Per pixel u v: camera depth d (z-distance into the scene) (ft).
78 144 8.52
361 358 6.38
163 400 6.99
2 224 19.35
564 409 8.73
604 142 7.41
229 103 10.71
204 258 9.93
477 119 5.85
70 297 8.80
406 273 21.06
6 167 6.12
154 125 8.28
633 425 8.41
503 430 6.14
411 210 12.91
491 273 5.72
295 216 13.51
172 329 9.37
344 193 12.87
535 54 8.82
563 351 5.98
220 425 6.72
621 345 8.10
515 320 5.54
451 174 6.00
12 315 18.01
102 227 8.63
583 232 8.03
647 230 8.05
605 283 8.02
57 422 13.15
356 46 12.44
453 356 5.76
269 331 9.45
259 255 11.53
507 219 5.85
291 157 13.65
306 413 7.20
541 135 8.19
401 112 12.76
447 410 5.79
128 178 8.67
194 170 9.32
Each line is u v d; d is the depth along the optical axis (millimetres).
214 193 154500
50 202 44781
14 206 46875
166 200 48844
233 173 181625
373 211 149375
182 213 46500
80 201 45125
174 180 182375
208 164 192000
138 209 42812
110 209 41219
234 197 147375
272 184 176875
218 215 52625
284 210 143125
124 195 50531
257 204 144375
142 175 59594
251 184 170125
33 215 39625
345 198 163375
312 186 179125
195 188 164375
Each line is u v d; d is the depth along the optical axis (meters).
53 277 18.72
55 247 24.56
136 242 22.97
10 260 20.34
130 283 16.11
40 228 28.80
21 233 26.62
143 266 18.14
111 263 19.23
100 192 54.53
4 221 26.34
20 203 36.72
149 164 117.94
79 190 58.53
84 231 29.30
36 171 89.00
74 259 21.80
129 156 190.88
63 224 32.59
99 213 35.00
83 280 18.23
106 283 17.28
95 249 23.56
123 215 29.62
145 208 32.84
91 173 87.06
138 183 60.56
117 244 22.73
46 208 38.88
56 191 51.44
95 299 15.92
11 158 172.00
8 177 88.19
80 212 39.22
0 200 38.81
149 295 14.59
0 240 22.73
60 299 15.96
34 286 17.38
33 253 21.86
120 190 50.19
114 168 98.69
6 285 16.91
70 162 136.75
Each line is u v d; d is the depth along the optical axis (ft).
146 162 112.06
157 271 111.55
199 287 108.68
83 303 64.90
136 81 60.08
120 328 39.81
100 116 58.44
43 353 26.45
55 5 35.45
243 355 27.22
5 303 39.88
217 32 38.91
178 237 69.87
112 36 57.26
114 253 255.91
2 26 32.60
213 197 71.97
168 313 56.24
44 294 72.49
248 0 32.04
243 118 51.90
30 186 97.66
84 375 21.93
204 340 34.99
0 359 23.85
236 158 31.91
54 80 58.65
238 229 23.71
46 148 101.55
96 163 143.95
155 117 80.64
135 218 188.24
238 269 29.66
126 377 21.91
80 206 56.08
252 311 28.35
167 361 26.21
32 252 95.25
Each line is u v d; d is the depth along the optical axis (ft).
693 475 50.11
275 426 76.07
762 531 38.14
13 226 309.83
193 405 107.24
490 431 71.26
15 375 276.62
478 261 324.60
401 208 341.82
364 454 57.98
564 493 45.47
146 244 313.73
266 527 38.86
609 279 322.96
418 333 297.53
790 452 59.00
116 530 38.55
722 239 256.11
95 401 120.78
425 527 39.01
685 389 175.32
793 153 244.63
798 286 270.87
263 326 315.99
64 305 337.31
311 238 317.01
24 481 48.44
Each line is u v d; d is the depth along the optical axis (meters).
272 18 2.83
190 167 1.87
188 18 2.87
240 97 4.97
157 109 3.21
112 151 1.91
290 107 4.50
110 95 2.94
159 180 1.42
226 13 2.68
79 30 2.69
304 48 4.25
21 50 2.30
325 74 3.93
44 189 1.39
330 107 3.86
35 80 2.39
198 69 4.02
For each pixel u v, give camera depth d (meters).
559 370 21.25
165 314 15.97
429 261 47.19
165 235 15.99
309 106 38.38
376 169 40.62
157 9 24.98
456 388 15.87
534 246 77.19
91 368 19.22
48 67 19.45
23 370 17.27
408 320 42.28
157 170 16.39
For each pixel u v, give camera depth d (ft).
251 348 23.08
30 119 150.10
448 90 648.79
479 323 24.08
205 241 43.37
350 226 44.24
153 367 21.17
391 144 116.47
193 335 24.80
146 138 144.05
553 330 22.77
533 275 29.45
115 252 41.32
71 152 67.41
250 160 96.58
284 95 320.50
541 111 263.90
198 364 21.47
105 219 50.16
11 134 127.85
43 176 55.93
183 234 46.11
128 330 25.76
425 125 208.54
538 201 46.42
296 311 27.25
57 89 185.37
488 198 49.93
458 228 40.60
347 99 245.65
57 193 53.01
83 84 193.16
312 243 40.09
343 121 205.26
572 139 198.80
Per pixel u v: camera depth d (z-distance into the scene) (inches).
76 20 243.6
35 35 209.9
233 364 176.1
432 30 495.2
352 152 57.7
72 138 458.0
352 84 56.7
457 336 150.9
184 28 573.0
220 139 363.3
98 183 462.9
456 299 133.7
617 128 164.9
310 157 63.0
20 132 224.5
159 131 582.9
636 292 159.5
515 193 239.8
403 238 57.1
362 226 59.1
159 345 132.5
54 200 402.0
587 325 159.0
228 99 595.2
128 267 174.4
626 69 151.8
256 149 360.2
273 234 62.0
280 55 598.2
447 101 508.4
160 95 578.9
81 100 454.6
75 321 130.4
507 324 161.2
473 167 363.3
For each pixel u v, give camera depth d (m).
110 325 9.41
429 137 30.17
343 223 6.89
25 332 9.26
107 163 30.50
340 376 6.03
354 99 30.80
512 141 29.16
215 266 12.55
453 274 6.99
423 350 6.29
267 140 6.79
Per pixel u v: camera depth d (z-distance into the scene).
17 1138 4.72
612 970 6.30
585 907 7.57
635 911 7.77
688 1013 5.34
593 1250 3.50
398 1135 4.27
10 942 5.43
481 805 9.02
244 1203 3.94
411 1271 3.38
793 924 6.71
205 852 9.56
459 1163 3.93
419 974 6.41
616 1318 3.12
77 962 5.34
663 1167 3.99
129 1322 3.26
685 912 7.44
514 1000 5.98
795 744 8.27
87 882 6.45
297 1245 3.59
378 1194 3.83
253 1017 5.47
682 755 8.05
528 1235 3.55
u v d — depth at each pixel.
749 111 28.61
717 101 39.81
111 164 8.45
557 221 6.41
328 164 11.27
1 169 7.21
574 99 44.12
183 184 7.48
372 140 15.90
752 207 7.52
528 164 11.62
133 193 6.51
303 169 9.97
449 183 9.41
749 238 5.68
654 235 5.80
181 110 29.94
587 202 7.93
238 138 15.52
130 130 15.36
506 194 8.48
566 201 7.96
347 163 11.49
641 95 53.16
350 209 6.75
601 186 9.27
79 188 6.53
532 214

-*-*-

WHAT TO DO> Please, from the entries above, set down exactly the lines from the one containing "48 67 19.45" through the one containing "238 138 15.52", and only those.

EXERCISE RESULT>
48 67 19.45
23 370 17.27
408 320 42.28
157 170 16.39
For each pixel u v, give camera depth d (ft).
251 348 23.08
30 119 150.10
448 90 648.79
479 323 24.08
205 241 43.37
350 226 44.24
153 367 21.17
391 144 116.47
193 335 24.80
146 138 144.05
553 330 22.77
533 275 29.45
115 252 41.32
71 152 67.41
250 160 96.58
284 95 320.50
541 111 263.90
198 364 21.47
105 219 50.16
11 134 127.85
43 176 55.93
183 234 46.11
128 330 25.76
425 125 208.54
538 201 46.42
296 311 27.25
57 89 185.37
488 198 49.93
458 228 40.60
347 99 245.65
57 193 53.01
83 84 193.16
312 243 40.09
343 121 205.26
572 139 198.80
Per pixel u v: camera depth d (z-distance into the scene) (inches).
76 20 243.6
35 35 209.9
233 364 176.1
432 30 495.2
352 152 57.7
72 138 458.0
352 84 56.7
457 336 150.9
184 28 573.0
220 139 363.3
98 183 462.9
456 299 133.7
617 128 164.9
310 157 63.0
20 132 224.5
159 131 582.9
636 292 159.5
515 193 239.8
403 238 57.1
362 226 59.1
159 345 132.5
54 200 402.0
587 325 159.0
228 99 595.2
128 267 174.4
626 69 151.8
256 149 360.2
273 234 62.0
280 55 598.2
447 101 508.4
160 95 578.9
81 100 454.6
75 321 130.4
507 324 161.2
473 167 363.3
For each pixel u v, give camera depth d (m).
110 325 9.41
429 137 30.17
343 223 6.89
25 332 9.26
107 163 30.50
340 376 6.03
354 99 30.80
512 141 29.16
215 266 12.55
453 274 6.99
423 350 6.29
267 140 6.79
Per pixel u v: camera depth d (z-distance into the scene).
17 1138 4.72
612 970 6.30
585 907 7.57
635 911 7.77
688 1013 5.34
593 1250 3.50
398 1135 4.27
10 942 5.43
481 805 9.02
244 1203 3.94
411 1271 3.38
793 924 6.71
205 852 9.56
459 1163 3.93
419 974 6.41
616 1318 3.12
77 962 5.34
663 1167 3.99
129 1322 3.26
685 912 7.44
514 1000 5.98
795 744 8.27
87 882 6.45
297 1245 3.59
378 1194 3.83
253 1017 5.47
682 755 8.05
528 1235 3.55
u v d — depth at each pixel.
749 111 28.61
717 101 39.81
111 164 8.45
557 221 6.41
328 164 11.27
1 169 7.21
574 99 44.12
183 184 7.48
372 140 15.90
752 207 7.52
528 164 11.62
133 193 6.51
303 169 9.97
449 183 9.41
749 238 5.68
654 235 5.80
181 110 29.94
587 202 7.93
238 138 15.52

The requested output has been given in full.